Nedendir bilinmez sanki ülkemizde bireylerin, gençlerin, öğrencilerin kendi başına iş yapma, sorumluluk alma, iş planlama ve yürütme yetisi bir miktar ihmal ediliyor gibi. Çoğu insan doğum sonrası ve toplumsal normlar doğrultusunda belli bir güç odağının etksinde yetiştiriliyor. Her zaman şu saatte yat, bu saatte kalk, ödevini yaptın mı, sınavına çalıştın mı diyen bir ses oluyor. Bu bazen bir anne, bazen baba, öğretmen, abi ya da abla olabiliyor ama kim olursa olsun esas olan şey, dış bir kontrol mekanizmasının varlığı. Sanki bireylere kendi sorumluluk ve planlama yetilerini geliştirmek için yeterli fırsat verilmiyor. Daha da ötesinde insanlar yaptıkları her şeyi kendileri için yaptıklarının ya da yaptıkları ya da yapmadıkları her şeyden birinci dereceden sorumlu olacaklarını fark etmiyorlar. Hal böyle olunca insan hayatını düzenleyen o dış etkenler kalkınca ve iç denetim mekanizmaları gelişmemişse bir tür kaos hasıl oluyor.
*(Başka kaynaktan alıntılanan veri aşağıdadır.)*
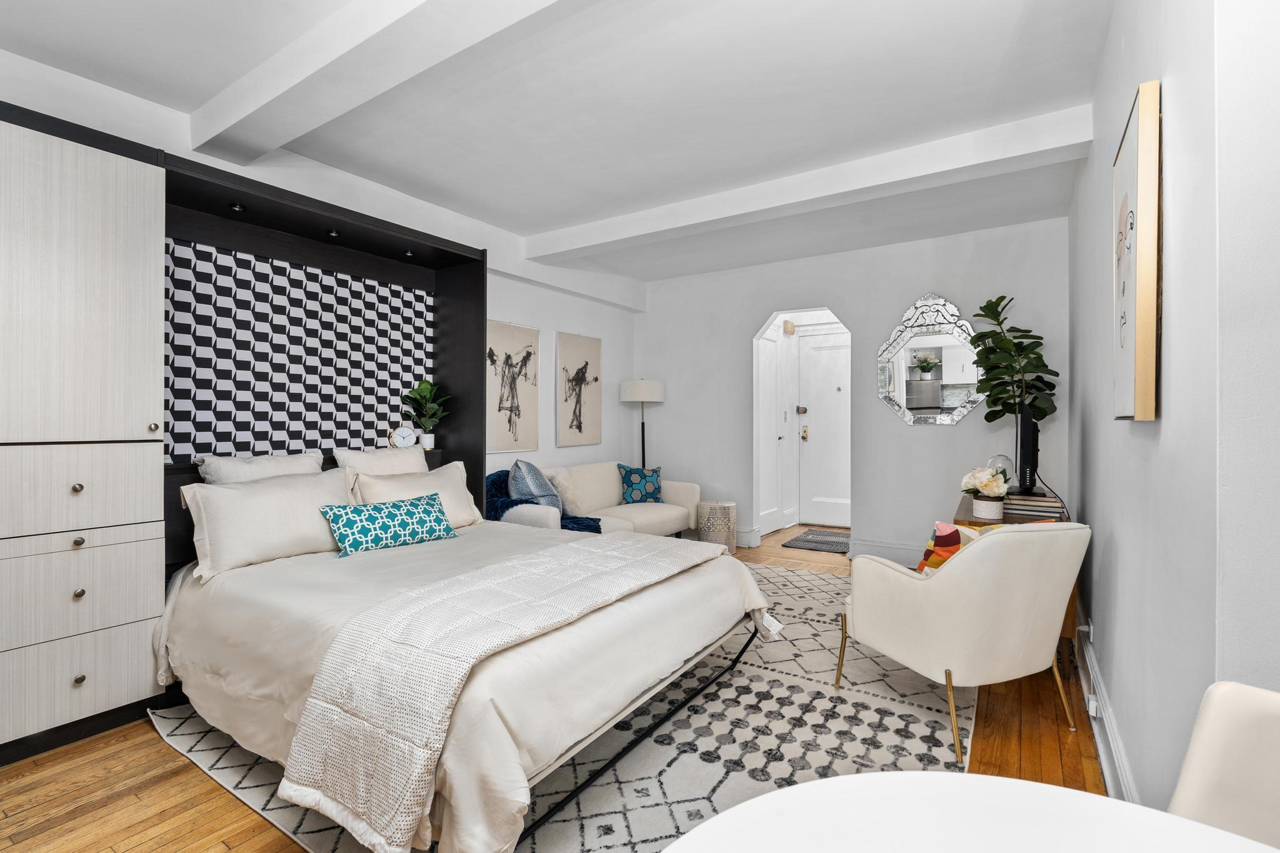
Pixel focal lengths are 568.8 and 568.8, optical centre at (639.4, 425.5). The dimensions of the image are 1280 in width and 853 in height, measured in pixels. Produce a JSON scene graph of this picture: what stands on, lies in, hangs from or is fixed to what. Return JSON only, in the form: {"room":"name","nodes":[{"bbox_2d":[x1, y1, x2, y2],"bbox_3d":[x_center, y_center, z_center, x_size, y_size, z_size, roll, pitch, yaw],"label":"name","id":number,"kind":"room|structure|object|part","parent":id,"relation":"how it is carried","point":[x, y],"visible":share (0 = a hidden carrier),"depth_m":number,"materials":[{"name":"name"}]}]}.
{"room":"bedroom","nodes":[
{"label":"bedroom","id":0,"kind":"room"},
{"bbox_2d":[0,51,643,501],"bbox_3d":[-1.668,-0.150,3.609,0.208,2.602,6.186,0,0,34],"label":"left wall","id":1,"kind":"structure","parent":0,"point":[514,314],"depth_m":4.57,"materials":[{"name":"white paint"}]},
{"bbox_2d":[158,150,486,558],"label":"bed cabinet","id":2,"kind":"object","parent":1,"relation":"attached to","point":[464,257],"visible":0.5,"depth_m":3.17,"materials":[{"name":"black wood"}]},
{"bbox_2d":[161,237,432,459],"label":"wallpaper panel","id":3,"kind":"object","parent":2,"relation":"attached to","point":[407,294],"visible":0.85,"depth_m":3.07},
{"bbox_2d":[486,320,540,452],"bbox_3d":[-1.009,-0.296,4.490,0.031,0.989,0.643,0,0,34],"label":"picture","id":4,"kind":"object","parent":1,"relation":"attached to","point":[494,334],"visible":0.99,"depth_m":4.48},
{"bbox_2d":[555,332,602,448],"bbox_3d":[-0.550,-0.316,5.201,0.031,1.004,0.613,0,0,34],"label":"picture","id":5,"kind":"object","parent":1,"relation":"attached to","point":[564,352],"visible":0.99,"depth_m":5.15},
{"bbox_2d":[0,526,1108,852],"bbox_3d":[0.381,1.192,2.733,4.243,0.097,7.270,0,0,34],"label":"floor","id":6,"kind":"structure","parent":0,"point":[141,730],"depth_m":1.85,"materials":[{"name":"brown wood"}]},
{"bbox_2d":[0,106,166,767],"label":"wardrobe","id":7,"kind":"object","parent":6,"relation":"on","point":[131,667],"visible":1,"depth_m":2.04,"materials":[{"name":"white laminate"}]},
{"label":"knob","id":8,"kind":"part","parent":7,"relation":"part of","materials":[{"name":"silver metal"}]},
{"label":"knob","id":9,"kind":"part","parent":7,"relation":"part of","materials":[{"name":"metal"}]},
{"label":"knob","id":10,"kind":"part","parent":7,"relation":"part of","materials":[{"name":"metal"}]},
{"bbox_3d":[-2.030,0.911,1.989,0.094,0.250,0.508,0,0,34],"label":"drawer","id":11,"kind":"part","parent":7,"relation":"part of","materials":[{"name":"wood"}]},
{"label":"knob","id":12,"kind":"part","parent":7,"relation":"part of","materials":[{"name":"metal"}]},
{"bbox_3d":[-2.045,0.231,1.988,0.138,0.274,0.552,0,0,34],"label":"drawer","id":13,"kind":"part","parent":7,"relation":"part of","materials":[{"name":"wood"}]},
{"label":"drawer","id":14,"kind":"part","parent":7,"relation":"part of","materials":[{"name":"wood"}]},
{"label":"knob","id":15,"kind":"part","parent":7,"relation":"part of","materials":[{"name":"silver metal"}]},
{"bbox_2d":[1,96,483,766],"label":"wall unit","id":16,"kind":"object","parent":6,"relation":"on","point":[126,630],"visible":0.78,"depth_m":2.47,"materials":[{"name":"wood"}]},
{"bbox_2d":[228,203,244,211],"bbox_3d":[-1.977,-1.072,2.792,0.066,0.027,0.066,0,0,34],"label":"spotlight","id":17,"kind":"object","parent":16,"relation":"attached to","point":[236,207],"visible":0.96,"depth_m":2.78,"materials":[{"name":"black metal"}]},
{"bbox_2d":[325,228,341,237],"bbox_3d":[-1.691,-1.062,3.140,0.071,0.030,0.072,0,0,34],"label":"spotlight","id":18,"kind":"object","parent":16,"relation":"attached to","point":[334,235],"visible":0.95,"depth_m":3.13,"materials":[{"name":"black metal"}]},
{"bbox_2d":[389,423,418,448],"bbox_3d":[-1.485,0.073,3.584,0.157,0.171,0.064,0,0,-30],"label":"alarm clock","id":19,"kind":"object","parent":16,"relation":"in","point":[407,434],"visible":0.99,"depth_m":3.56,"materials":[{"name":"white"}]},
{"bbox_2d":[402,249,415,256],"bbox_3d":[-1.430,-1.069,3.524,0.068,0.028,0.069,0,0,34],"label":"spotlight","id":20,"kind":"object","parent":16,"relation":"attached to","point":[409,254],"visible":0.94,"depth_m":3.51,"materials":[{"name":"black metal"}]},
{"bbox_2d":[400,378,449,448],"bbox_3d":[-1.398,-0.079,3.706,0.313,0.453,0.312,0,0,34],"label":"potted plant","id":21,"kind":"object","parent":16,"relation":"in","point":[419,394],"visible":0.97,"depth_m":3.68,"materials":[{"name":"green plant"}]},
{"bbox_2d":[100,560,986,850],"bbox_3d":[0.194,1.139,2.891,2.670,0.011,3.768,0,0,34],"label":"rug","id":22,"kind":"object","parent":6,"relation":"on","point":[792,685],"visible":0.4,"depth_m":2.09,"materials":[{"name":"carpet"}]},
{"bbox_2d":[150,517,774,852],"bbox_3d":[-0.699,0.825,2.493,2.113,0.563,1.898,0,0,34],"label":"bed","id":23,"kind":"object","parent":22,"relation":"on","point":[284,675],"visible":0.77,"depth_m":1.91,"materials":[{"name":"white fabric"}]},
{"bbox_2d":[195,451,328,485],"bbox_3d":[-1.816,0.331,2.791,0.249,0.394,0.591,0,0,34],"label":"pillow","id":24,"kind":"object","parent":23,"relation":"on","point":[279,471],"visible":0.36,"depth_m":2.72,"materials":[{"name":"white fabric"}]},
{"bbox_2d":[180,466,356,576],"bbox_3d":[-1.641,0.413,2.597,0.300,0.384,0.710,0,0,34],"label":"pillow","id":25,"kind":"object","parent":23,"relation":"on","point":[306,490],"visible":0.9,"depth_m":2.45,"materials":[{"name":"white fabric"}]},
{"bbox_2d":[331,445,428,476],"bbox_3d":[-1.467,0.333,3.331,0.243,0.421,0.576,0,0,34],"label":"pillow","id":26,"kind":"object","parent":23,"relation":"on","point":[422,461],"visible":0.5,"depth_m":3.26,"materials":[{"name":"white fabric"}]},
{"bbox_2d":[320,491,458,557],"bbox_3d":[-1.214,0.481,2.825,0.201,0.230,0.664,0,0,34],"label":"patterned cushion","id":27,"kind":"object","parent":23,"relation":"on","point":[352,510],"visible":1,"depth_m":2.73,"materials":[{"name":"teal fabric"}]},
{"bbox_2d":[350,463,481,528],"bbox_3d":[-1.233,0.429,3.196,0.289,0.378,0.716,0,0,34],"label":"pillow","id":28,"kind":"object","parent":23,"relation":"on","point":[464,490],"visible":0.6,"depth_m":3.16,"materials":[{"name":"fabric"}]},
{"bbox_2d":[286,530,729,848],"bbox_3d":[-0.262,0.762,2.135,0.566,0.430,1.757,0,0,34],"label":"throw blanket","id":29,"kind":"object","parent":23,"relation":"on","point":[314,700],"visible":0.97,"depth_m":1.54,"materials":[{"name":"fabric"}]},
{"bbox_2d":[834,521,1089,767],"bbox_3d":[1.284,0.744,2.311,0.715,0.794,0.750,0,0,-19],"label":"armchair","id":30,"kind":"object","parent":22,"relation":"on","point":[862,612],"visible":0.99,"depth_m":2.03,"materials":[{"name":"beige fabric"}]},
{"bbox_2d":[915,520,978,574],"bbox_3d":[1.275,0.556,2.348,0.303,0.307,0.222,0,0,-19],"label":"cushion","id":31,"kind":"object","parent":30,"relation":"on","point":[955,538],"visible":0.38,"depth_m":2.29,"materials":[{"name":"fabric"}]},
{"bbox_2d":[510,461,699,537],"bbox_3d":[-0.319,0.729,4.649,0.862,0.810,1.845,0,0,34],"label":"sofa","id":32,"kind":"object","parent":6,"relation":"on","point":[662,508],"visible":0.44,"depth_m":4.66,"materials":[{"name":"beige fabric"}]},
{"bbox_2d":[507,458,563,510],"bbox_3d":[-0.738,0.444,4.023,0.292,0.442,0.456,0,0,23],"label":"blue cushion","id":33,"kind":"object","parent":32,"relation":"on","point":[539,484],"visible":0.77,"depth_m":3.91,"materials":[{"name":"blue fabric"}]},
{"bbox_2d":[485,470,602,532],"bbox_3d":[-0.724,0.632,4.043,0.869,0.588,0.671,0,0,34],"label":"blue throw","id":34,"kind":"object","parent":32,"relation":"on","point":[599,528],"visible":0.41,"depth_m":3.91,"materials":[{"name":"blue fabric"}]},
{"bbox_2d":[544,468,584,518],"bbox_3d":[-0.593,0.518,4.340,0.236,0.359,0.353,0,0,34],"label":"fluffy cushion","id":35,"kind":"object","parent":32,"relation":"on","point":[574,510],"visible":0.61,"depth_m":4.28,"materials":[{"name":"fabric"}]},
{"bbox_2d":[617,463,663,503],"bbox_3d":[0.002,0.526,5.146,0.423,0.343,0.223,0,0,-13],"label":"blue cushion","id":36,"kind":"object","parent":32,"relation":"on","point":[629,479],"visible":0.97,"depth_m":5.08,"materials":[{"name":"teal fabric"}]},
{"bbox_2d":[620,378,664,469],"bbox_3d":[0.036,0.323,5.674,0.391,1.582,0.385,0,0,34],"label":"floor lamp","id":37,"kind":"object","parent":6,"relation":"on","point":[642,391],"visible":0.81,"depth_m":5.54,"materials":[{"name":"metal"}]},
{"bbox_2d":[697,500,736,554],"bbox_3d":[0.685,0.903,5.056,0.333,0.436,0.333,0,0,34],"label":"side table","id":38,"kind":"object","parent":6,"relation":"on","point":[730,510],"visible":0.84,"depth_m":4.92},
{"bbox_2d":[781,528,851,554],"bbox_3d":[1.823,1.110,5.486,0.667,0.011,0.866,0,0,34],"label":"doormat","id":39,"kind":"object","parent":6,"relation":"on","point":[805,540],"visible":0.88,"depth_m":5.42,"materials":[{"name":"grey carpet"}]},
{"bbox_2d":[660,771,1278,852],"bbox_3d":[0.335,0.794,0.264,0.920,0.722,0.901,0,0,34],"label":"round table","id":40,"kind":"object","parent":6,"relation":"on","point":[822,782],"visible":0.99,"depth_m":0.63,"materials":[{"name":"white"}]},
{"bbox_2d":[955,491,1073,658],"bbox_3d":[2.074,0.806,3.201,0.459,0.685,1.226,0,0,34],"label":"wooden console","id":41,"kind":"object","parent":6,"relation":"on","point":[970,520],"visible":0.11,"depth_m":2.81,"materials":[{"name":"brown wood"}]},
{"bbox_2d":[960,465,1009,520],"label":"potted flowers","id":42,"kind":"object","parent":41,"relation":"on","point":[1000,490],"visible":0.99,"depth_m":2.86,"materials":[{"name":"white plant"}]},
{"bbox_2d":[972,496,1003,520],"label":"flower pot","id":43,"kind":"object","parent":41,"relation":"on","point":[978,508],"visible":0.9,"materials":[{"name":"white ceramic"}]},
{"bbox_2d":[988,454,1014,489],"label":"glass cloche","id":44,"kind":"object","parent":41,"relation":"on","point":[998,459],"visible":0.47,"depth_m":3.46,"materials":[{"name":"clear glass"}]},
{"bbox_2d":[966,293,1059,428],"bbox_3d":[2.469,-0.201,3.773,0.557,1.270,0.521,0,0,-38],"label":"fiddle leaf plant","id":45,"kind":"object","parent":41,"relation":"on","point":[995,364],"visible":0.85,"depth_m":3.72,"materials":[{"name":"green plant"}]},
{"bbox_2d":[1015,403,1040,496],"bbox_3d":[2.205,0.157,3.285,0.183,0.521,0.793,0,0,34],"label":"television","id":46,"kind":"object","parent":41,"relation":"on","point":[1028,429],"visible":0.92,"depth_m":3.00,"materials":[{"name":"black plastic"}]},
{"bbox_2d":[1000,492,1064,516],"bbox_3d":[2.031,0.409,2.952,0.278,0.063,0.264,0,0,34],"label":"book stack","id":47,"kind":"object","parent":41,"relation":"on","point":[1038,508],"visible":0.93,"depth_m":2.87,"materials":[{"name":"paper"}]},
{"bbox_2d":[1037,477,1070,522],"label":"cable","id":48,"kind":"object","parent":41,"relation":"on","point":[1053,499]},
{"bbox_2d":[1167,681,1279,848],"bbox_3d":[0.762,0.776,0.519,0.573,0.829,0.506,0,0,-28],"label":"dining chair","id":49,"kind":"object","parent":6,"relation":"on","point":[1218,722],"visible":0.87,"depth_m":0.76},
{"bbox_2d":[0,0,1121,283],"bbox_3d":[0.230,-1.480,2.622,4.292,0.119,6.631,0,0,34],"label":"ceiling","id":50,"kind":"structure","parent":0,"point":[194,93],"depth_m":2.49,"materials":[{"name":"white paint"}]},
{"bbox_2d":[187,0,568,169],"bbox_3d":[-0.432,-1.331,1.680,3.931,0.156,0.265,0,0,34],"label":"ceiling beam","id":51,"kind":"structure","parent":50,"relation":"attached to","point":[231,118],"depth_m":2.04,"materials":[{"name":"white paint"}]},
{"bbox_2d":[526,103,1091,262],"bbox_3d":[0.622,-1.379,3.581,3.424,0.157,0.240,0,0,34],"label":"ceiling beam","id":52,"kind":"structure","parent":50,"relation":"attached to","point":[632,235],"depth_m":3.15,"materials":[{"name":"white paint"}]},
{"bbox_2d":[636,213,1070,563],"bbox_3d":[1.517,-0.184,5.034,3.730,2.615,0.168,0,0,34],"label":"back wall","id":53,"kind":"structure","parent":0,"point":[877,411],"depth_m":4.66,"materials":[{"name":"grey paint"}]},
{"bbox_2d":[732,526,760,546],"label":"baseboard","id":54,"kind":"structure","parent":53,"relation":"attached to","point":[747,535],"depth_m":5.29,"materials":[{"name":"white paint"}]},
{"bbox_2d":[757,326,788,538],"bbox_3d":[1.309,0.076,5.768,0.094,2.070,0.742,0,0,34],"label":"side door","id":55,"kind":"structure","parent":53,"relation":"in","point":[772,371],"depth_m":5.83,"materials":[{"name":"white paint"}]},
{"bbox_2d":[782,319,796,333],"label":"door chime","id":56,"kind":"object","parent":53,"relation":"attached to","point":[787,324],"visible":0.97,"depth_m":6.05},
{"bbox_2d":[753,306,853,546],"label":"doorway","id":57,"kind":"object","parent":53,"relation":"in","point":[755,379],"visible":0.69,"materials":[{"name":"white paint"}]},
{"bbox_2d":[796,329,850,528],"bbox_3d":[2.186,0.063,6.185,0.929,2.077,0.102,0,0,34],"label":"front door","id":58,"kind":"structure","parent":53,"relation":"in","point":[812,352],"depth_m":6.29,"materials":[{"name":"white paint"}]},
{"bbox_2d":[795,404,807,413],"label":"door lock","id":59,"kind":"object","parent":58,"relation":"attached to","point":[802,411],"visible":0.97,"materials":[{"name":"metal"}]},
{"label":"handle","id":60,"kind":"part","parent":58,"relation":"part of","materials":[{"name":"gold metal"}]},
{"bbox_2d":[848,537,922,564],"bbox_3d":[2.500,1.041,4.370,1.753,0.158,0.021,0,0,34],"label":"baseboard","id":61,"kind":"structure","parent":53,"relation":"attached to","point":[872,553],"depth_m":4.67,"materials":[{"name":"white paint"}]},
{"bbox_2d":[876,293,983,428],"bbox_3d":[2.272,-0.519,4.436,0.822,1.066,0.040,0,0,34],"label":"mirror","id":62,"kind":"object","parent":53,"relation":"attached to","point":[907,414],"visible":0.96,"depth_m":4.44,"materials":[{"name":"mirror"}]},
{"bbox_2d":[1066,0,1279,829],"bbox_3d":[1.787,-0.115,2.052,0.185,2.586,4.105,0,0,34],"label":"right wall","id":63,"kind":"structure","parent":0,"point":[1120,700],"depth_m":1.19,"materials":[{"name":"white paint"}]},
{"bbox_2d":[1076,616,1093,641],"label":"wall socket","id":64,"kind":"object","parent":63,"relation":"attached to","point":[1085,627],"visible":0.92,"depth_m":2.46,"materials":[{"name":"white"}]},
{"bbox_2d":[1075,613,1138,803],"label":"baseboard","id":65,"kind":"structure","parent":63,"relation":"attached to","point":[1103,759],"depth_m":1.93,"materials":[{"name":"white paint"}]},
{"bbox_2d":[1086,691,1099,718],"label":"wall socket","id":66,"kind":"object","parent":65,"relation":"attached to","point":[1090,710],"visible":0.85,"depth_m":2.08,"materials":[{"name":"white plastic"}]},
{"bbox_2d":[1111,80,1162,422],"bbox_3d":[1.293,-0.394,1.497,0.038,0.777,0.503,0,0,34],"label":"framed picture","id":67,"kind":"object","parent":63,"relation":"attached to","point":[1133,160],"visible":0.99,"depth_m":1.33}
]}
Ne bileyim belki bazen anne babası gidince okulu sallayan öğrenci çıkıyor karşımıza ya da liseden üniversiteye geçişte kazanılan yeni özgürlük ve sorumluluk ikilisini nasıl yöneteceğini tam da bilemeyen bir yeni üniversite grubu oluşuyor. ( sabahlara kadar ayakta durmak, öğleden sonralara kadar uyumak, derslere bolca devamsızlık, yarım yamalak son günlere kalmış ödevler, çok zamanın az verimle kullanılması, kendimize çok bir şeyler katmadan geçebilen bir üniversite hayatı daha neler de neler)
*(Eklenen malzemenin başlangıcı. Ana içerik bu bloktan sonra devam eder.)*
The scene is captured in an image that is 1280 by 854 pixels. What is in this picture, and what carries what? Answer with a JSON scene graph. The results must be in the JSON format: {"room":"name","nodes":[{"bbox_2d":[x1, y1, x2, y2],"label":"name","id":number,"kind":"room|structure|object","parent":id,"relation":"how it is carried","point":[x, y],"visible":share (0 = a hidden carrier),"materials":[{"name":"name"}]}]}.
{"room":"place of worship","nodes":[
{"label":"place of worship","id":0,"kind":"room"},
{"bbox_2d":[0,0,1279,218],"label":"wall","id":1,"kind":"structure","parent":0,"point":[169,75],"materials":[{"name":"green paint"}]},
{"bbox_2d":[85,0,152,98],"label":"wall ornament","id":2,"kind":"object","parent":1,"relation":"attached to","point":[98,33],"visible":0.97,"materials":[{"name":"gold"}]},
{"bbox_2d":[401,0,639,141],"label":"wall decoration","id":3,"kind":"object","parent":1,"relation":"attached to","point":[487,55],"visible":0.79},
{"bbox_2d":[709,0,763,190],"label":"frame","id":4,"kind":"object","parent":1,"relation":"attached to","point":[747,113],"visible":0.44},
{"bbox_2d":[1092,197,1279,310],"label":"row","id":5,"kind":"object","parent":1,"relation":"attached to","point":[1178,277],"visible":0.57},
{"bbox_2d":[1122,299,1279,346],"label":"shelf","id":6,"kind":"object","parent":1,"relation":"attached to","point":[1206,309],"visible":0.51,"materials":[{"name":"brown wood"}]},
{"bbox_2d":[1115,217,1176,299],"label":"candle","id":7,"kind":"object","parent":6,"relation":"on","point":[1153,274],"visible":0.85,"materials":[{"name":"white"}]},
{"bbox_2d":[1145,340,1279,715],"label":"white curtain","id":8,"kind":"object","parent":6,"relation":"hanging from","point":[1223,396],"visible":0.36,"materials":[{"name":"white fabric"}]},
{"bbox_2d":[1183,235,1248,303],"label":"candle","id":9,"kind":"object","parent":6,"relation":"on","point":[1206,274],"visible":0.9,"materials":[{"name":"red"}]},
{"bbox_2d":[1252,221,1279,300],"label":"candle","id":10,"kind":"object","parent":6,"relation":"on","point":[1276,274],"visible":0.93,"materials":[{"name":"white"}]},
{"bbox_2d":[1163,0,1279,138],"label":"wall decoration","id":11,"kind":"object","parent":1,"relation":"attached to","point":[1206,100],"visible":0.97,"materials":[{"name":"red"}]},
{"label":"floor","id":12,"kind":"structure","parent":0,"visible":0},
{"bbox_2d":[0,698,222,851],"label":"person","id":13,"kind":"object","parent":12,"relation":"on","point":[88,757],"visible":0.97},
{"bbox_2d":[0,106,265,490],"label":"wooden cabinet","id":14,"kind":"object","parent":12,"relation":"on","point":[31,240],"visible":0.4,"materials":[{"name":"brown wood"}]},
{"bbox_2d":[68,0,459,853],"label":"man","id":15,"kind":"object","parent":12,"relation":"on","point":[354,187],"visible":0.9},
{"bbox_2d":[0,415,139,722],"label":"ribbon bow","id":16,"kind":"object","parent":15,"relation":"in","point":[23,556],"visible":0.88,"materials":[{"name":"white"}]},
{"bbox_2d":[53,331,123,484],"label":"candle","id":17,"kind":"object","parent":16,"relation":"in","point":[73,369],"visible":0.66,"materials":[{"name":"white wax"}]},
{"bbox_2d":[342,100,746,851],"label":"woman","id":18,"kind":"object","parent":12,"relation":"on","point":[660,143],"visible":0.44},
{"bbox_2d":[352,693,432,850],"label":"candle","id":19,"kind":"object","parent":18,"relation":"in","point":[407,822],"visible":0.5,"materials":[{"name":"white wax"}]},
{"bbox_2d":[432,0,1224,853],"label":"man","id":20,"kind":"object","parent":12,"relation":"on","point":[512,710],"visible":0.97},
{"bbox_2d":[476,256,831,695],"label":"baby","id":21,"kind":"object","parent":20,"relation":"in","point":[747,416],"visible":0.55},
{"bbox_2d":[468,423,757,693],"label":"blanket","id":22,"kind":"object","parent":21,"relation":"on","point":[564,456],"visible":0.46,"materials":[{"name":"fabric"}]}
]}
Tabii zamanla şüphesiz düşe kalka herkes belli şeyleri planlamayı, eylem temelli sorumluluk almayı öğreniyor ama bu olması gerekenden geç gerçekleşiyor. Hayata daha geç ve daha az hazırlıklı bir geçişle başlıyoruz gibi.
Bir garip durum bu, muhtemelen yetiştirme tarzıyla da çok ilişkisi var ve şu an gördüğüm kadarıyla reforma ihtiyaç duyan bir alan.